Thinking aloud on this one. Or writing aloud, whatever.
My office is right in the middle of downtown Lancaster, and on Tuesdays and Fridays I’m over at market - Meck’s, mostly - and down to the bank or the drugstore or even the pawn shop at the end of the block down by Prince Street, looking for cheap guitars. And it’s all perfectly safe, I’ve never felt otherwise. My experience of “city life” is, well, fine.
But I don’t live in the neighborhoods. And depending on which city neighborhood you live in, your mileage may vary considerably.
One woman I work with who lives not too far from Manor Street now carries and industrial-strength pepper spray canister and has been out at the shooting range with her .38. And if that seems a bit paranoid, you should perhaps hear her stories. Drug dealing going on right out in the open, gunshots on a regular basis.
That may be a worst-case scenario, and indeed her neighborhood may qualify as one of the worst in the city. Then again, reading citydweller’s comments in this thread, you think, well, it isn’t isolated in the “bad” neighborhoods. Because I know where he lives, and while it may not be swank, it is indeed right in the heart of “revitalized” Lancaster. But I also get my hair cut on the same block and the guy who owns the shop tells tales that make it stand on end.

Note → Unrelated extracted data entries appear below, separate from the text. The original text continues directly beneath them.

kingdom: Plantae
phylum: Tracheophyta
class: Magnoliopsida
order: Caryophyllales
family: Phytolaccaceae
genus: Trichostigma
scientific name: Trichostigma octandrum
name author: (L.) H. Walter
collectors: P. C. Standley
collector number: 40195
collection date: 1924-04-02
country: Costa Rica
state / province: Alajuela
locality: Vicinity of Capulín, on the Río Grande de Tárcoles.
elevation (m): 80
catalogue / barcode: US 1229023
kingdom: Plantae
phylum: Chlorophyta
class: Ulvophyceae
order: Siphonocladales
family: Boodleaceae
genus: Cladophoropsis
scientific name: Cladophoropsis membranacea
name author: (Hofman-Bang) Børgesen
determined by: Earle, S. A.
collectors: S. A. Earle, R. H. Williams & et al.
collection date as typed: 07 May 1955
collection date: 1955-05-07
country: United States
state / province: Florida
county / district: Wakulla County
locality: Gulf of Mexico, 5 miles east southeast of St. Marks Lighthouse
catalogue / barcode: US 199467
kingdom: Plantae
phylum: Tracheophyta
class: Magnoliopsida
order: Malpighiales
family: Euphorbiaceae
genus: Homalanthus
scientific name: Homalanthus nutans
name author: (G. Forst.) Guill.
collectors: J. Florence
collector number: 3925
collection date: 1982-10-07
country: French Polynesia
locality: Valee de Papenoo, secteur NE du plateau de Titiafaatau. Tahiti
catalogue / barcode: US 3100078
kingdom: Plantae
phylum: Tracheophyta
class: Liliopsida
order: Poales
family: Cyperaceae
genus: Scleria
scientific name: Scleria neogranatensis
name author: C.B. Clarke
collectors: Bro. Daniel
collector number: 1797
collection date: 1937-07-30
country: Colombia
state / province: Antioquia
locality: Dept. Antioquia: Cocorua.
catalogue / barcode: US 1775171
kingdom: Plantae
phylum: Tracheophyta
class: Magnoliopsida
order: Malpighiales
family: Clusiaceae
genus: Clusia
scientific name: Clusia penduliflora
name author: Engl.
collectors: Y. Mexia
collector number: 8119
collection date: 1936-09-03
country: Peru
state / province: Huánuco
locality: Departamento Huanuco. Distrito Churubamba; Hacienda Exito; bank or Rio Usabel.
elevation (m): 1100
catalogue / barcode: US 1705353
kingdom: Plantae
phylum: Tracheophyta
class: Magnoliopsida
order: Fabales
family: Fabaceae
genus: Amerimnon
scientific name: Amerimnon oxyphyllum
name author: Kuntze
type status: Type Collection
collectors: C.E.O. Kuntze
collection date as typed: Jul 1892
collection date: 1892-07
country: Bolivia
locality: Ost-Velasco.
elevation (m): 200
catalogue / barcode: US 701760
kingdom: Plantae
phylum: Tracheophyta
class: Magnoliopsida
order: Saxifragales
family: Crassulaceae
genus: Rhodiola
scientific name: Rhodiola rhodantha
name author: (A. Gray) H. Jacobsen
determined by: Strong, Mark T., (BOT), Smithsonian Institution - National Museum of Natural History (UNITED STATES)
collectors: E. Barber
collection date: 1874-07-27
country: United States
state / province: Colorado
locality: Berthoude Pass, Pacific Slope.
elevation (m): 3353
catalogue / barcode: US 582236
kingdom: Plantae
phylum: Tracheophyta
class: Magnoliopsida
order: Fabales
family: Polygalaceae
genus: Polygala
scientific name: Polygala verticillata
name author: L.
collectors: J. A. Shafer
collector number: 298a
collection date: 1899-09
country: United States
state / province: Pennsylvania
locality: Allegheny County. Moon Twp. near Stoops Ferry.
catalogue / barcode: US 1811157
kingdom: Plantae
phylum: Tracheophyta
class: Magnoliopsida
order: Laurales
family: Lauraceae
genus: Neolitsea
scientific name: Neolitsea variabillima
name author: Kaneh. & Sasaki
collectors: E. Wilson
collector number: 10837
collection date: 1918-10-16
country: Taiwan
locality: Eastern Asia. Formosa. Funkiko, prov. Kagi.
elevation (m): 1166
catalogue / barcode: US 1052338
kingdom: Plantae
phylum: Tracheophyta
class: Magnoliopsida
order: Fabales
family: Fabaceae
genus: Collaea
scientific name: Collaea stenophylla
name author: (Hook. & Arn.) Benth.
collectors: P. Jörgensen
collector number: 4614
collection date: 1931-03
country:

Statistics show things are getting worse, and since the beginning of May, in particular, it’s as if Lancaster has become a shooting gallery. The guy who shot his ex-girlfriend and four members of her family last weekend. A man shot in the head on Church Street at 4:15 a.m. last Saturday morning. The Days Inn shooting; the Days Inn is techically in Manheim Township, but for all intents and purposes may as well be in the city, and the shooter and all three victims were from the city. Donte Hammond, shot and killed on Juniata Street May 7; a 2-year-old girl wounded. A shooting on South Prince Street and another on New Dorwart Street, both on May 5. A woman shot on Almanac Avenue May 1.
Ironically, on May 8 an article ran in which city officials said they were “fed up” with the shootings. In the six months prior to may, the piece reported, there had been 21 shootings in the city, with four dead.
If anything, it seems as if the pace of the violence has quickened since city officials announced they were ”fed up.”
City officials, the mayor, maybe the police chief, are sensitive I think to the idea that the city is a shooting gallery. It isn’t. As I mentioned at the outset, it isn’t like you walk the streets of the downtown looking over your shoulder, waiting for someone to bust off a few shots.
They’re concerned, obviously, that an erroneous perception creates an image of Lancaster as the Wild West, which will be detrimental to attracting additional economic development - in the area of the convention center and everywhere else.
Yet at the same time - it’s more than just a perception. Something is happening here, and most disconcerting about the Era article today was that officials can’t really put their finger on exactly what it is. When they can’t do that, they can’t solve the problem. Which does indeed mean it’s out of control.
We talk about guns, we talk about gangs. But in his LOL post, I think citydweller is absolutely right - this is a class issue. It’s a race issue to the extent that the blacks and Latinos doing the shootings are of the underclass. Essentially, you have a tremendous amount of poor Latino and to a lesser extent black families in the city, you have children having children, you have fathers who are not around and thus kids who are growing up without any paternal role models - Daniel Patrick Moynihan wrote about all of this 42 years ago. It’s still happening. We really don’t talk about it.
At the same time, drugs are obviously a factor - so too, I suspect, is the perception among those from Philly or Baltimore that Lancaster is a podunk town, ripe for the picking. There have been a significant number of people from Philadelphia involved in shootings here. Philadelphia has more homicides this year than New York, Chicago or Los Angeles. Maybe we’re becoming a “bedroom community” in more ways than one.
I’m going to write about this for the print edition this week, maybe the perception versus reality aspect. It is the topic du jour, these shootings just keep on happening and the summer’s only just begun. It is going to be a long, hot one.